**Exercise brief**
Until the line containing "[俄土两国达成第二批S-40" has been reproduced, keep reproducing each line of the material below exactly, starting with the first.

**Dataset records**
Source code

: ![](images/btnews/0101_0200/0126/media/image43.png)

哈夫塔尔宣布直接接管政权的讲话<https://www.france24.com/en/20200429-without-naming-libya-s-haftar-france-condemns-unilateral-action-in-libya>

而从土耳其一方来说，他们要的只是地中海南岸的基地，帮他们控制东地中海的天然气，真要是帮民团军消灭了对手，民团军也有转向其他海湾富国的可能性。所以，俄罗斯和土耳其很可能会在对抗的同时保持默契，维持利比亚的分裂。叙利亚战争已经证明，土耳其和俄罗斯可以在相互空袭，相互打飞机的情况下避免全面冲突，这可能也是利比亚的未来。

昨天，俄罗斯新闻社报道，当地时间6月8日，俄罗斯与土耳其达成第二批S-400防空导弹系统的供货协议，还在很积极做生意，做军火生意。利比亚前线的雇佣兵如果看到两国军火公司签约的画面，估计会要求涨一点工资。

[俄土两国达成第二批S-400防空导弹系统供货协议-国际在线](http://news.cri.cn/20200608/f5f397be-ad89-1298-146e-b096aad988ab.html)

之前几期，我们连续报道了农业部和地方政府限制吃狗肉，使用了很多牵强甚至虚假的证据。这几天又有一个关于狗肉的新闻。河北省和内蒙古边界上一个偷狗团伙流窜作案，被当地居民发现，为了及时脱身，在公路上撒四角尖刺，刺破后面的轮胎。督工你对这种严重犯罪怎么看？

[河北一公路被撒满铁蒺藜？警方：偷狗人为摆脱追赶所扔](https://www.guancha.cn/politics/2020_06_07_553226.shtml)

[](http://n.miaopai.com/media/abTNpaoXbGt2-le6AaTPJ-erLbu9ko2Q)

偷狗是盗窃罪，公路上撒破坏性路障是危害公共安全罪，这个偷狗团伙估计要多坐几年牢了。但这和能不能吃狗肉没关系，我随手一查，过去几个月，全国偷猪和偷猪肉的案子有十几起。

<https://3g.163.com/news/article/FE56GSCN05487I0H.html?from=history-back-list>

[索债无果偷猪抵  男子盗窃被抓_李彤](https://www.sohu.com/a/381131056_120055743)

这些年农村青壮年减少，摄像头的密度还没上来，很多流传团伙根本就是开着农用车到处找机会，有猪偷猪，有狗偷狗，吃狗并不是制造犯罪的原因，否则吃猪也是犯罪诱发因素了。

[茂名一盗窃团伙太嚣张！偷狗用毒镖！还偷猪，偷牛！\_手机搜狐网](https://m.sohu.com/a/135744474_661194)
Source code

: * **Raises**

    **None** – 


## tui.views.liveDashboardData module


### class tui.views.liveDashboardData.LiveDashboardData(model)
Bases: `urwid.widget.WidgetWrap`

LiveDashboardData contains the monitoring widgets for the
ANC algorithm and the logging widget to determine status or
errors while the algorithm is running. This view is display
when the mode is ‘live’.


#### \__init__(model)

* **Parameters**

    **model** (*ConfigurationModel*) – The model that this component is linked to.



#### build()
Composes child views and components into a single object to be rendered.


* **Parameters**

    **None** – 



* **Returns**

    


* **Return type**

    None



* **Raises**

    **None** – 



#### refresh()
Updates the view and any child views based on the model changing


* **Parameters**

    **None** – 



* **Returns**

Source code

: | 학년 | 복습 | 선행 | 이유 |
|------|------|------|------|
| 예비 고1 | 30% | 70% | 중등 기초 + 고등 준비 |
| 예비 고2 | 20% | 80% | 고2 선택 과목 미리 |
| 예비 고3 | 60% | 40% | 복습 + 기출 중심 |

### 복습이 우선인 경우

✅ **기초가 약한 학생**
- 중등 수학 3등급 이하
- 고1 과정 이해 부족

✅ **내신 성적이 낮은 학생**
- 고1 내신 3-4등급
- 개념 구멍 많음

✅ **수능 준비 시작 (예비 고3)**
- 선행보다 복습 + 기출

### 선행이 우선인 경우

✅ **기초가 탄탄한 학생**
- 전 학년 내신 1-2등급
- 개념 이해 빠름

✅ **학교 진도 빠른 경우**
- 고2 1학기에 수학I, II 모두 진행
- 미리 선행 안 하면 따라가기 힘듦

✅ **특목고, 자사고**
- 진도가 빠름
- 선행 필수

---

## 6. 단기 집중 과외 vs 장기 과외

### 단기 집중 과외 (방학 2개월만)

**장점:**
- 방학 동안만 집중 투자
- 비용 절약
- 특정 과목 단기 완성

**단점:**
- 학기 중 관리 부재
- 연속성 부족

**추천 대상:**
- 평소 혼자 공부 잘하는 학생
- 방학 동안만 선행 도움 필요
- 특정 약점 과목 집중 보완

**Solved exercise**
Source code

: ![](images/btnews/0101_0200/0126/media/image43.png)

哈夫塔尔宣布直接接管政权的讲话<https://www.france24.com/en/20200429-without-naming-libya-s-haftar-france-condemns-unilateral-action-in-libya>

而从土耳其一方来说，他们要的只是地中海南岸的基地，帮他们控制东地中海的天然气，真要是帮民团军消灭了对手，民团军也有转向其他海湾富国的可能性。所以，俄罗斯和土耳其很可能会在对抗的同时保持默契，维持利比亚的分裂。叙利亚战争已经证明，土耳其和俄罗斯可以在相互空袭，相互打飞机的情况下避免全面冲突，这可能也是利比亚的未来。

昨天，俄罗斯新闻社报道，当地时间6月8日，俄罗斯与土耳其达成第二批S-400防空导弹系统的供货协议，还在很积极做生意，做军火生意。利比亚前线的雇佣兵如果看到两国军火公司签约的画面，估计会要求涨一点工资。

[俄土两国达成第二批S-400防空导弹系统供货协议-国际在线](http://news.cri.cn/20200608/f5f397be-ad89-1298-146e-b096aad988ab.html)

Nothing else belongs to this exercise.